Невозможно освободиться от общества, живя в нём – за время написания данного эссе не только никарагуанская сигара, но и пара портсигаров «Кафе крем» (платите за индорсмент, буржуи!) ушли через мои пальцы в атмосферу. Долю самокремации буржуазного общества я принял стойко. Но с верой в то, что революция выбьет эту дурь из умов тех, кто захочет жить долго и по возможности бессмертно.
Курение унесло жизнь Константина Косякина недавно, и я знаю, что Сергей Удальцов продолжает курить, как и Сахнин и очень многие из наших – на офисных курильщиков мне плевать (благо общество позволяет и даже поощряет такое отношение), а вот на здоровье тех, кто может и хочет изменить страну и мир, мне не плевать. Разубедить их внушением невозможно – но пепельная, морщинистая горечь в их чертах лиц, в их лёгких, это и моя горечь. Бросайте это дело, товарищи! Вас растили родители и воспитывали Советы – вовсе не для самокремации. Кремировать надо Систему – включая систему ценностей и приоритетов, атмосферу обречённости и безысходности, в которой крематорий переселяется в руки курильщиков ещё задолго до реальной встречи с ним.

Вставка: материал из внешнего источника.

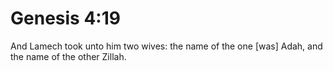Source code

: # Genesis 4:19

And Lamech took unto him two wives: the name of the one [was] Adah, and the name of the other Zillah.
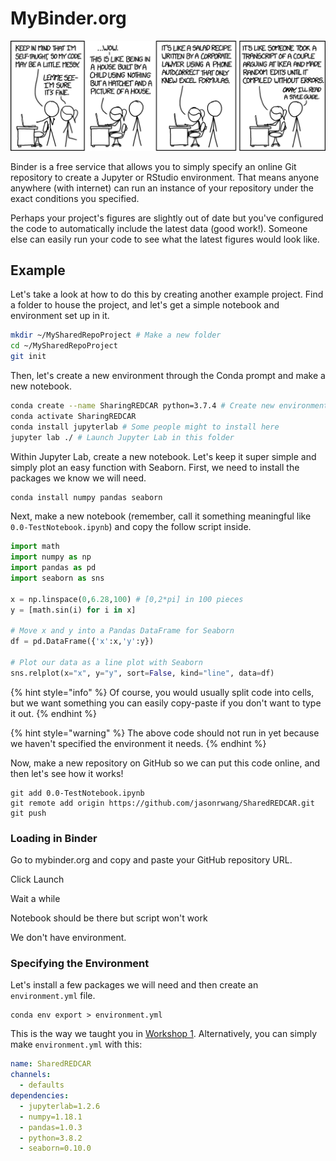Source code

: # MyBinder.org

![MyBinder.org Homepage](../.gitbook/assets/image%20%284%29.png)

Binder is a free service that allows you to simply specify an online Git repository to create a Jupyter or RStudio environment. That means anyone anywhere \(with internet\) can run an instance of your repository under the exact conditions you specified.

Perhaps your project's figures are slightly out of date but you've configured the code to automatically include the latest data \(good work!\). Someone else can easily run your code to see what the latest figures would look like.

## Example

Let's take a look at how to do this by creating another example project. Find a folder to house the project, and let's get a simple notebook and environment set up in it.

```bash
mkdir ~/MySharedRepoProject # Make a new folder
cd ~/MySharedRepoProject
git init
```

Then, let's create a new environment through the Conda prompt and make a new notebook.

```bash
conda create --name SharingREDCAR python=3.7.4 # Create new environment
conda activate SharingREDCAR
conda install jupyterlab # Some people might to install here
jupyter lab ./ # Launch Jupyter Lab in this folder
```

Within Jupyter Lab, create a new notebook. Let's keep it super simple and simply plot an easy function with Seaborn. First, we need to install the packages we know we will need.

```bash
conda install numpy pandas seaborn
```

Next, make a new notebook \(remember, call it something meaningful like `0.0-TestNotebook.ipynb`\) and copy the follow script inside.

```python
import math
import numpy as np
import pandas as pd
import seaborn as sns

x = np.linspace(0,6.28,100) # [0,2*pi] in 100 pieces
y = [math.sin(i) for i in x]

# Move x and y into a Pandas DataFrame for Seaborn
df = pd.DataFrame({'x':x,'y':y})

# Plot our data as a line plot with Seaborn
sns.relplot(x="x", y="y", sort=False, kind="line", data=df)
```

{% hint style="info" %}
 Of course, you would usually split code into cells, but we want something you can easily copy-paste if you don't want to type it out.
{% endhint %}

{% hint style="warning" %}
The above code should not run in yet because we haven't specified the environment it needs.
{% endhint %}

Now, make a new repository on GitHub so we can put this code online, and then let's see how it works!

```text
git add 0.0-TestNotebook.ipynb
git remote add origin https://github.com/jasonrwang/SharedREDCAR.git
git push
```

### Loading in Binder

Go to mybinder.org and copy and paste your GitHub repository URL.

Click Launch

Wait a while

Notebook should be there but script won't work

We don't have environment.

### Specifying the Environment

Let's install a few packages we will need and then create an `environment.yml` file.

```text
conda env export > environment.yml
```

This is the way we taught you in [Workshop 1](../1-reproducible/1.1-get-started-anaconda.md). Alternatively, you can simply make `environment.yml` with this:

```yaml
name: SharedREDCAR
channels:
  - defaults
dependencies:
  - jupyterlab=1.2.6
  - numpy=1.18.1
  - pandas=1.0.3
  - python=3.8.2
  - seaborn=0.10.0
```

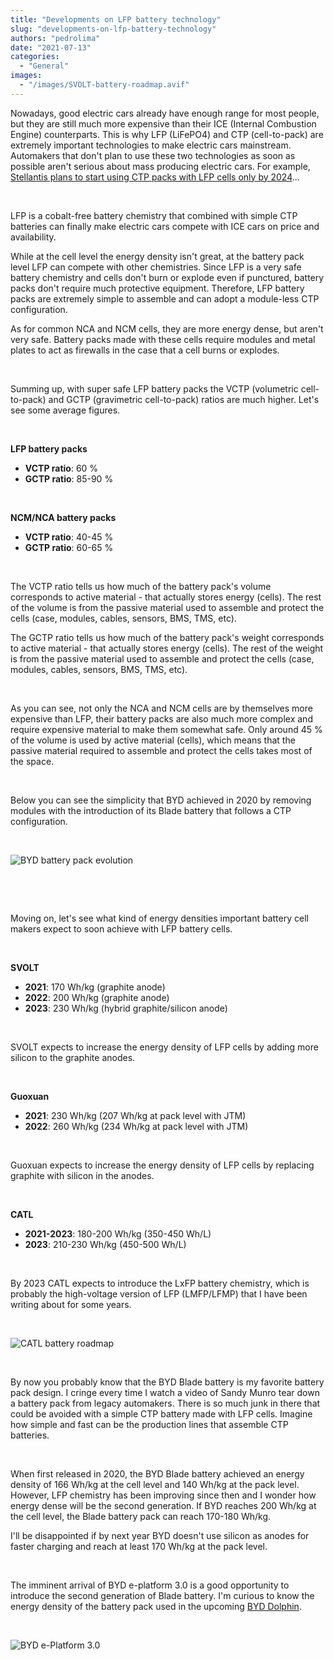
 ```yaml
---
title: "Developments on LFP battery technology"
slug: "developments-on-lfp-battery-technology"
authors: "pedrolima"
date: "2021-07-13"
categories:
  - "General"
images:
  - "/images/SVOLT-battery-roadmap.avif"
---
```


Nowadays, good electric cars already have enough range for most people, but they are still much more expensive than their ICE (Internal Combustion Engine) counterparts. This is why LFP (LiFePO4) and CTP (cell-to-pack) are extremely important technologies to make electric cars mainstream. Automakers that don't plan to use these two technologies as soon as possible aren't serious about mass producing electric cars. For example, [Stellantis plans to start using CTP packs with LFP cells only by 2024](/2021/07/08/stellantis-delays-affordable-electric-cars-until-2026/)...

 

LFP is a cobalt-free battery chemistry that combined with simple CTP batteries can finally make electric cars compete with ICE cars on price and availability.

While at the cell level the energy density isn't great, at the battery pack level LFP can compete with other chemistries. Since LFP is a very safe battery chemistry and cells don't burn or explode even if punctured, battery packs don't require much protective equipment. Therefore, LFP battery packs are extremely simple to assemble and can adopt a module-less CTP configuration.

As for common NCA and NCM cells, they are more energy dense, but aren't very safe. Battery packs made with these cells require modules and metal plates to act as firewalls in the case that a cell burns or explodes.

 

Summing up, with super safe LFP battery packs the VCTP (volumetric cell-to-pack) and GCTP (gravimetric cell-to-pack) ratios are much higher. Let's see some average figures.

 

**LFP battery packs**

- **VCTP ratio**: 60 %
- **GCTP ratio**: 85-90 %

 

**NCM/NCA battery packs**

- **VCTP ratio**: 40-45 %
- **GCTP ratio**: 60-65 %

 

The VCTP ratio tells us how much of the battery pack's volume corresponds to active material - that actually stores energy (cells). The rest of the volume is from the passive material used to assemble and protect the cells (case, modules, cables, sensors, BMS, TMS, etc).

The GCTP ratio tells us how much of the battery pack's weight corresponds to active material - that actually stores energy (cells). The rest of the weight is from the passive material used to assemble and protect the cells (case, modules, cables, sensors, BMS, TMS, etc).

 

As you can see, not only the NCA and NCM cells are by themselves more expensive than LFP, their battery packs are also much more complex and require expensive material to make them somewhat safe. Only around 45 % of the volume is used by active material (cells), which means that the passive material required to assemble and protect the cells takes most of the space.

 

Below you can see the simplicity that BYD achieved in 2020 by removing modules with the introduction of its Blade battery that follows a CTP configuration.

 

![BYD battery pack evolution](images/LFP-battery-cell-evolution-by-BYD.avif)

 

 

Moving on, let's see what kind of energy densities important battery cell makers expect to soon achieve with LFP battery cells.

 

**SVOLT**

- **2021**: 170 Wh/kg (graphite anode)
- **2022**: 200 Wh/kg (graphite anode)
- **2023**: 230 Wh/kg (hybrid graphite/silicon anode)

 

SVOLT expects to increase the energy density of LFP cells by adding more silicon to the graphite anodes.

 

**Guoxuan**

- **2021**: 230 Wh/kg (207 Wh/kg at pack level with JTM)
- **2022**: 260 Wh/kg (234 Wh/kg at pack level with JTM)

 

Guoxuan expects to increase the energy density of LFP cells by replacing graphite with silicon in the anodes.

 

**CATL**

- **2021-2023**: 180-200 Wh/kg (350-450 Wh/L)
- **2023**: 210-230 Wh/kg (450-500 Wh/L)

 

By 2023 CATL expects to introduce the LxFP battery chemistry, which is probably the high-voltage version of LFP (LMFP/LFMP) that I have been writing about for some years.

 

![CATL battery roadmap](images/CATL-battery-roadmap.avif)

 

By now you probably know that the BYD Blade battery is my favorite battery pack design. I cringe every time I watch a video of Sandy Munro tear down a battery pack from legacy automakers. There is so much junk in there that could be avoided with a simple CTP battery made with LFP cells. Imagine how simple and fast can be the production lines that assemble CTP batteries.

 

When first released in 2020, the BYD Blade battery achieved an energy density of 166 Wh/kg at the cell level and 140 Wh/kg at the pack level. However, LFP chemistry has been improving since then and I wonder how energy dense will be the second generation. If BYD reaches 200 Wh/kg at the cell level, the Blade battery pack can reach 170-180 Wh/kg.

I'll be disappointed if by next year BYD doesn't use silicon as anodes for faster charging and reach at least 170 Wh/kg at the pack level.

 

The imminent arrival of BYD e-platform 3.0 is a good opportunity to introduce the second generation of Blade battery. I'm curious to know the energy density of the battery pack used in the upcoming [BYD Dolphin](/2021/07/11/byd-dolphin-ea1-is-great-inside-and-out/).

 

![BYD e-Platform 3.0](images/BYD-e-Platform-3.0.avif)
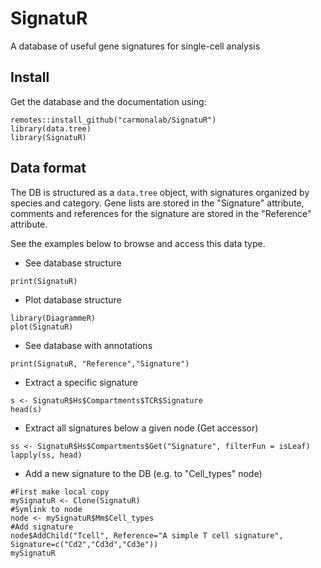 # SignatuR

A database of useful gene signatures for single-cell analysis


## Install
Get the database and the documentation using:
```
remotes::install_github("carmonalab/SignatuR")
library(data.tree)
library(SignatuR)
```

## Data format

The DB is structured as a `data.tree` object, with signatures organized by species and category.
Gene lists are stored in the "Signature" attribute, comments and references for the signature are stored in the "Reference" attribute.

See the examples below to browse and access this data type.


* See database structure
```
print(SignatuR)
```

* Plot database structure
```
library(DiagrammeR)
plot(SignatuR)
```

* See database with annotations
```
print(SignatuR, "Reference","Signature")
```

* Extract a specific signature
```
s <- SignatuR$Hs$Compartments$TCR$Signature
head(s)
```

* Extract all signatures below a given node (Get accessor)
```
ss <- SignatuR$Hs$Compartments$Get("Signature", filterFun = isLeaf)
lapply(ss, head)
```

* Add a new signature to the DB (e.g. to "Cell_types" node)
```
#First make local copy
mySignatuR <- Clone(SignatuR)
#Symlink to node
node <- mySignatuR$Mm$Cell_types
#Add signature 
node$AddChild("Tcell", Reference="A simple T cell signature", Signature=c("Cd2","Cd3d","Cd3e"))
mySignatuR
```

Если бы курильщики имели возможность подышать дымом из трубы крематория – они бы ощутили знакомый аромат сладостного тления табака. Но начинать кремацию раньше времени – непростительно тем, кто видит светлое будущее и хочет сделать к нему шаги вместе с обществом. Курит, и идейно при этом курит, сочетающий эту страсть с «качалкой» мой газетный экс-шеф Максим Калашников. И ничего, кроме вышесказанного я ему возразить не могу, но не могу и мириться. Не сложно понять, что перемены в постсоветском обществе должны свершаться именно теми, кто может обозреть всю амплитуду падения социума, от 1980-х – и сюда. А это мы. И наши жизни тление крематория не смеет прибирать – потому берегите её, вашу энергию неподожжённой, нетлеющей плоти и ума, товарищи. Она потомкам крайне важна – ведь они из вас и через вас только реализуются, через ваши достижения, вне отчаяния, а только в кропотливом приготовлении к революции. В 1917-м и всём 20-м веке бездумно курили строители социализма – не знали ещё всей правды о вреде табакокурения. Теперь знаем, теперь общество не имеет тех запасов идеализма и прав на ошибки – потому и надо нам без всякой соцрекламы порвать с крематорием. Самокремации – нет!